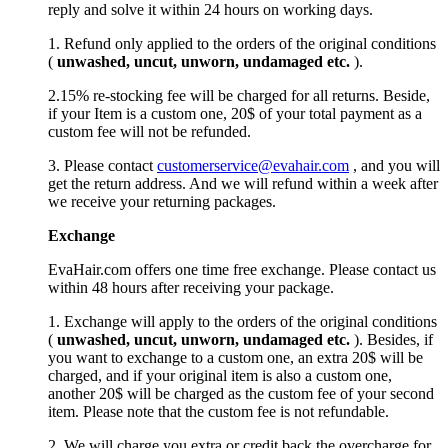
reply and solve it within 24 hours on working days.
1. Refund only applied to the orders of the original conditions
(
unwashed, uncut,
unworn
, undamage
d etc.
).
2.15% re-stocking fee will be charged for all returns. Beside,
if your Item is a custom one, 20$ of your total payment as a
custom fee will not be refunded.
3. Please contact
customerservice@evahair.com
, and you will
get the return address. And we will refund within a week after
we receive your returning packages.
Exchange
EvaHair.com offers one time free exchange. Please contact us
within 48 hours after receiving your package.
1. Exchange will apply to the orders of the original conditions
(
unwashed, uncut,
unworn
, undamage
d etc.
). Besides, if
you want to exchange to a custom one, an extra 20$ will be
charged, and if your original item is also a custom one,
another 20$ will be charged as the custom fee of your second
item. Please note that the custom fee is not refundable.
2. We will charge you extra or credit back the overcharge for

● How to complete this task
Write out the text of the data again, swapping "custom fee" for "customization fee" everywhere and leaving everything else unchanged. Leave out the pictures.

● Solution for this problem
reply and solve it within 24 hours on working days.
1. Refund only applied to the orders of the original conditions
(
unwashed, uncut,
unworn
, undamage
d etc.
).
2.15% re-stocking fee will be charged for all returns. Beside,
if your Item is a custom one, 20$ of your total payment as a
customization fee will not be refunded.
3. Please contact
customerservice@evahair.com
, and you will
get the return address. And we will refund within a week after
we receive your returning packages.
Exchange
EvaHair.com offers one time free exchange. Please contact us
within 48 hours after receiving your package.
1. Exchange will apply to the orders of the original conditions
(
unwashed, uncut,
unworn
, undamage
d etc.
). Besides, if
you want to exchange to a custom one, an extra 20$ will be
charged, and if your original item is also a custom one,
another 20$ will be charged as the customization fee of your second
item. Please note that the customization fee is not refundable.
2. We will charge you extra or credit back the overcharge for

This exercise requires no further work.